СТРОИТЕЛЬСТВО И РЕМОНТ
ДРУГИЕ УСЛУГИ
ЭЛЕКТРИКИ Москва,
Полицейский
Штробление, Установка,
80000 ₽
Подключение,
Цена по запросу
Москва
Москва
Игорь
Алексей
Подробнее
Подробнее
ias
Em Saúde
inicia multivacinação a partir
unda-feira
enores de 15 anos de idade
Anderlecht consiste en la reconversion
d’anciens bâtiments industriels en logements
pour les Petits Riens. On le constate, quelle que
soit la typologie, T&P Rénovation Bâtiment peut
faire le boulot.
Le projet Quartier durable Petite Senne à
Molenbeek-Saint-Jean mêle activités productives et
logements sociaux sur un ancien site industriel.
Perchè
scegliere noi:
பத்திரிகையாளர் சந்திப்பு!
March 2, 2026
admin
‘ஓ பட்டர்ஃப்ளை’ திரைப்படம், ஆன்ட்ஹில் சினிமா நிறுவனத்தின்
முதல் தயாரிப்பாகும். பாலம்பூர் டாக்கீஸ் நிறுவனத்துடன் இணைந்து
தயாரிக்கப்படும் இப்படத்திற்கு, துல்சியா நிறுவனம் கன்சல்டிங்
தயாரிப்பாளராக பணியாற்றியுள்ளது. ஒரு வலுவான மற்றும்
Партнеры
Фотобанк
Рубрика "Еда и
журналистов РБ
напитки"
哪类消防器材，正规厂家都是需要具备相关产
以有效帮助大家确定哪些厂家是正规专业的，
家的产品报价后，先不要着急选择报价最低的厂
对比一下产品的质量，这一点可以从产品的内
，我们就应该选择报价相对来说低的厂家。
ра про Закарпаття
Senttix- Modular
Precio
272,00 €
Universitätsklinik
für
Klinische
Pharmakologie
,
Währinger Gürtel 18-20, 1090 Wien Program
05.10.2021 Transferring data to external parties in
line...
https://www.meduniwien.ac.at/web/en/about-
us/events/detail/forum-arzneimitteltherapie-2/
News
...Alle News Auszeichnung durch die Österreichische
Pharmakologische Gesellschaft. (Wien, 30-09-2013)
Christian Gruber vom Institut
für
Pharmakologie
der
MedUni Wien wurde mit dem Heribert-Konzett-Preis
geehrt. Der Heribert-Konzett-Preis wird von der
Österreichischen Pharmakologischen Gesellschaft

☆ ☆ ☆ ☆ ☆ ☆ ☆

### Job item
Write out every line of the data that holds the word "Heribert".

### Written response
MedUni Wien wurde mit dem Heribert-Konzett-Preis
geehrt. Der Heribert-Konzett-Preis wird von der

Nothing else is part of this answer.